I want to gain intuition about the failure of a smooth stratified space to be a smooth manifold, so I'll keep the question informal. Wiki page: https://en.wikipedia.org/wiki/Topologically_stratified_space
I'm following Momentum Maps and Hamiltonian Reduction, Ortega-Ratiu.
- a stratified space is a topological space that can be decomposed in manifolds, called strata;
- a singular chart for a stratified space is a homeomorphism from an open set of the stratified space to an open subset of an Euclidean space, that behaves nicely on strata (when restricted to strata it gives submanifolds in the Euclidean space );
- there is a notion of $k$-compatibility between singular charts. Different open subsets around the space are homeomorphic to Euclidean spaces of different dimension.
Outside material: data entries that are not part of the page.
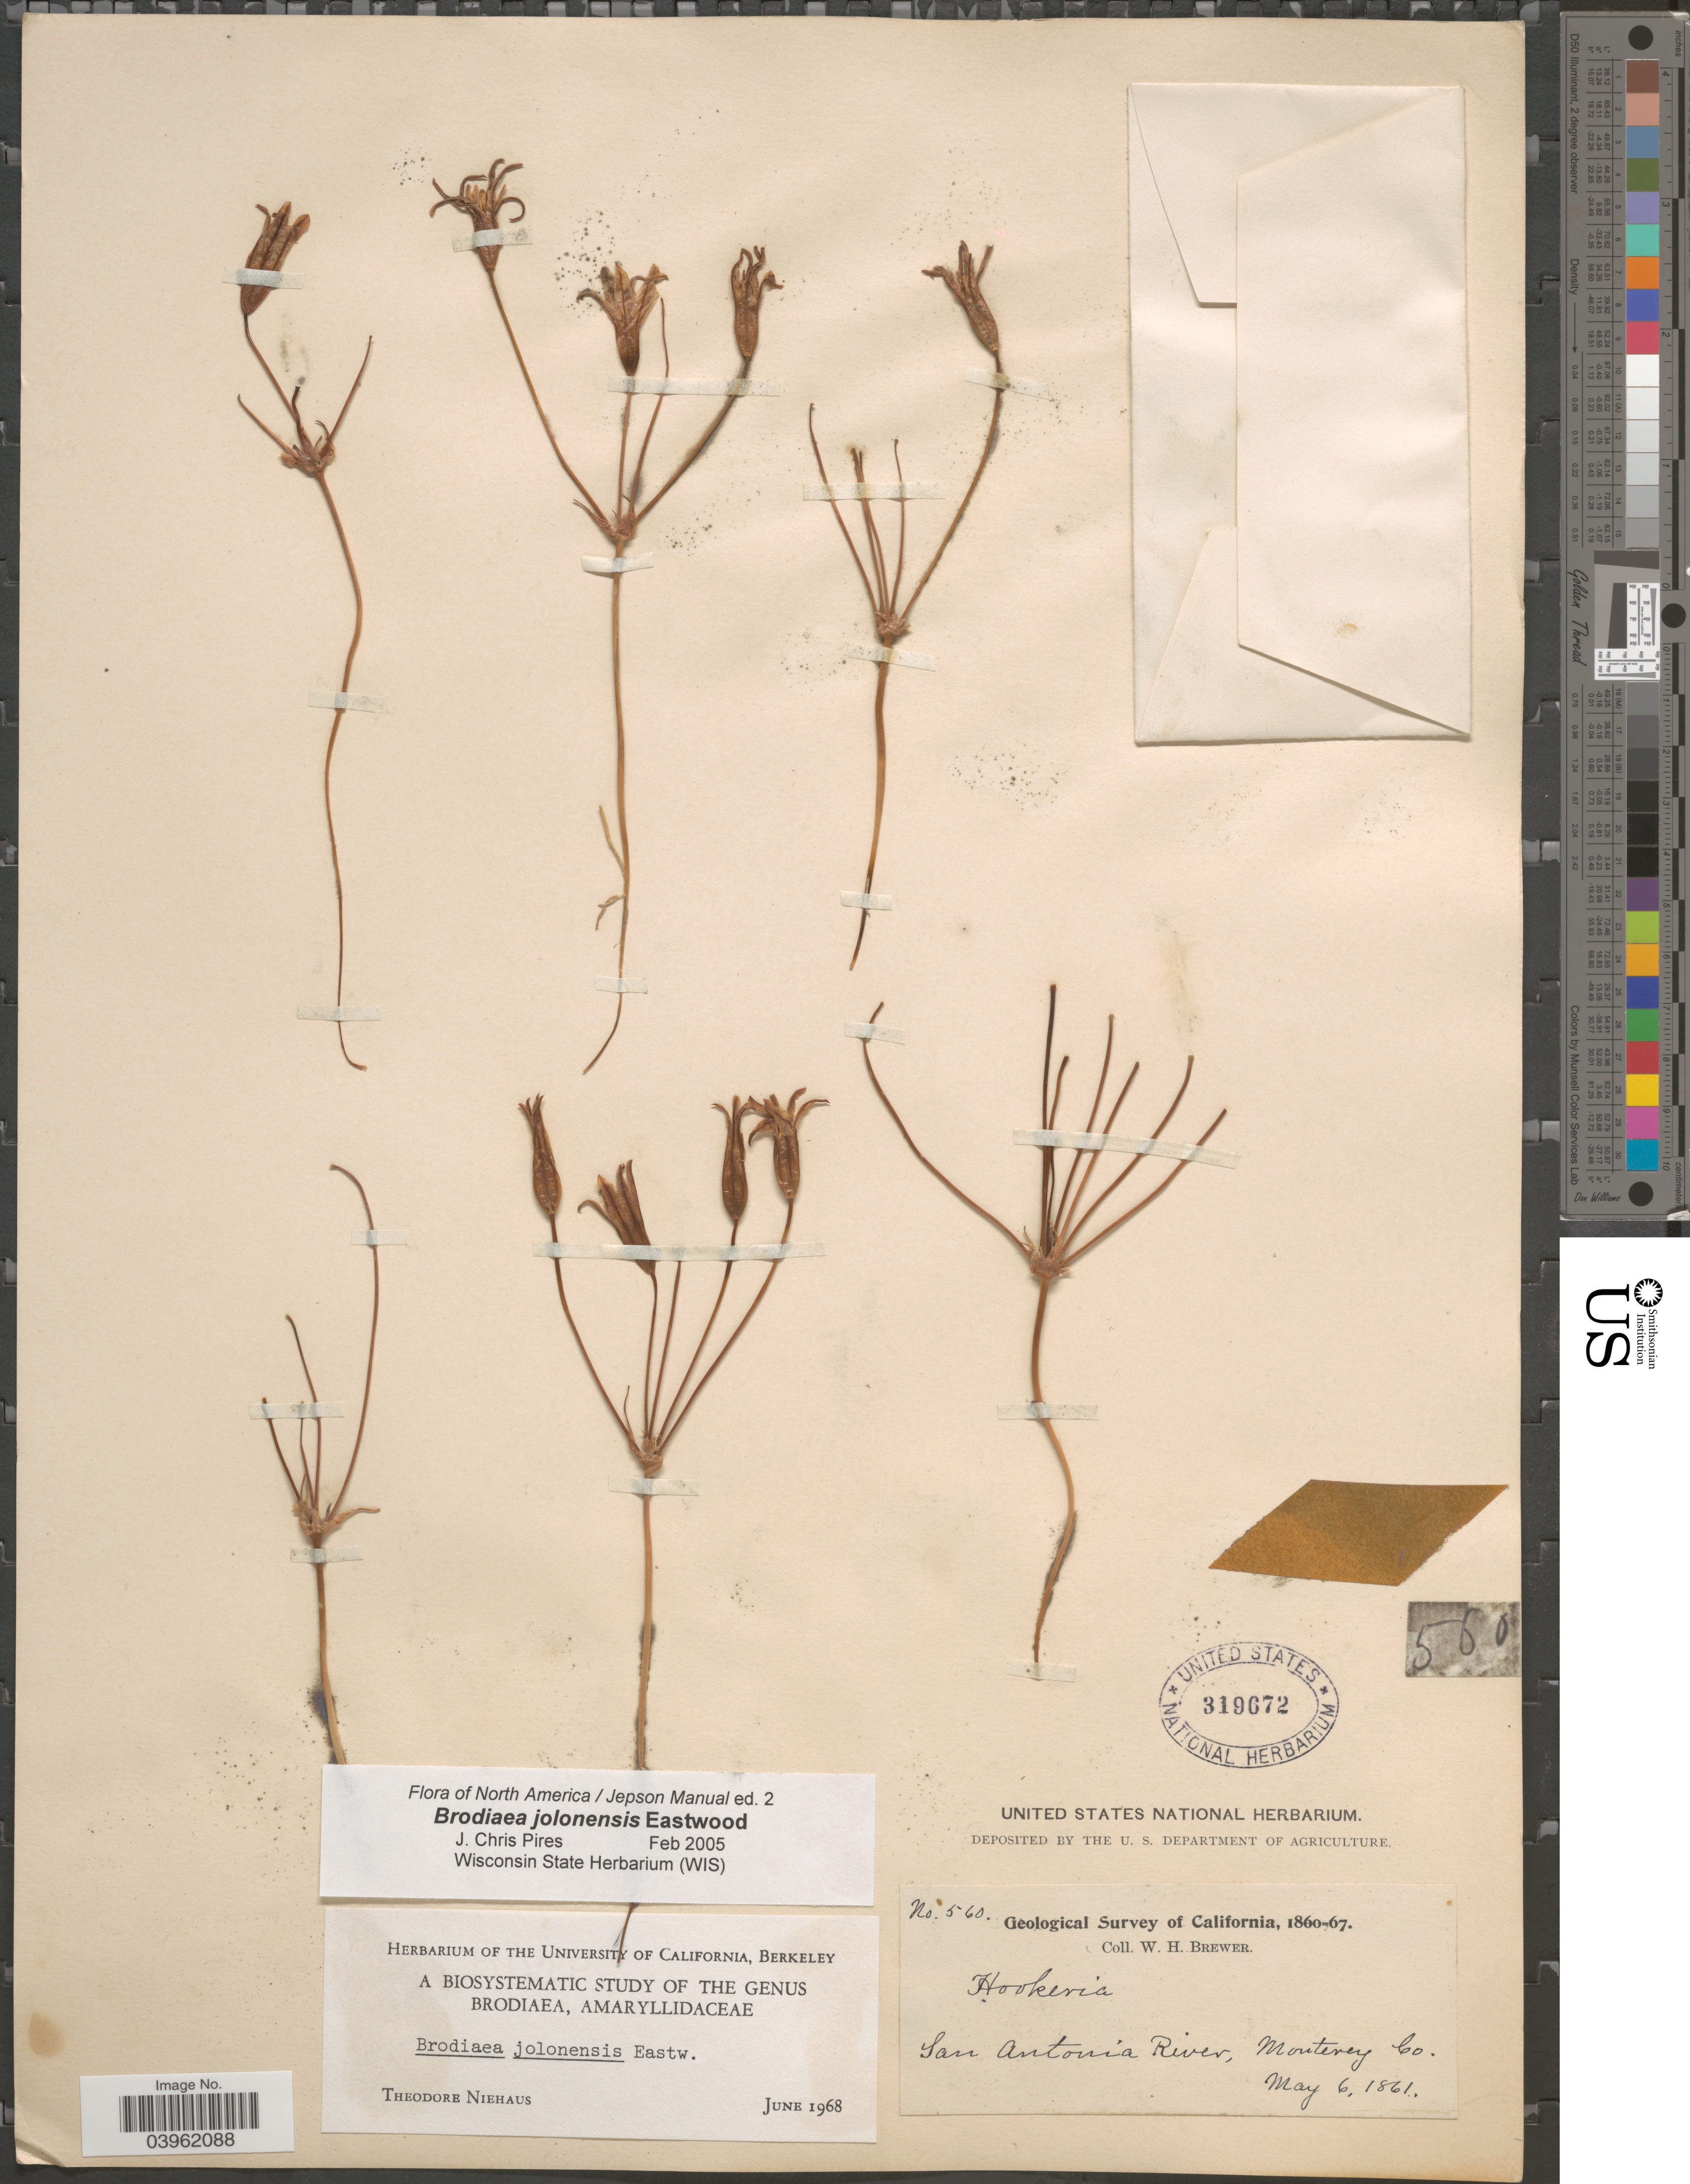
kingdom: Plantae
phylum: Tracheophyta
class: Liliopsida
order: Asparagales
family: Asparagaceae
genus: Brodiaea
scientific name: Brodiaea jolonensis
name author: Eastw.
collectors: W. H. Brewer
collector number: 560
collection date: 1861-05-06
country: United States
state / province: California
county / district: Monterey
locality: San Antonio River, Monterey Co.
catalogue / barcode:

Two charts $(\phi,U), (\psi,V)$ are compatible if every point in the intersection of $U,V$ has an open neighborhood $W$ in the intersection of $U,V$, such that the images of $W$ via $\phi,\psi$, once embedded in a big enough Euclidean space, are mapped one to the other by a $k$-diffeomorphism between open subsets of this big Euclidean space containing the images of $U$ and $V$ ;
- a singular $k$-atlas is a collection of singular charts whose domains cover the stratified space, with all the charts in it $k$-compatible for some $k$;
- the stratified space endowed with this atlas is a $C^k$-stratified space;
- if $k = \infty$, we have a smooth stratified space.
I see just two problems for this space not to be a smooth manifold:
- obviously, the varying dimension of the euclidean spaces homeomorphic to open set on the stratified space. Is it the core of the obstruction, or is there something else?
- there is no mention of Hausdorff-ness; is this deep or could it just as well be included?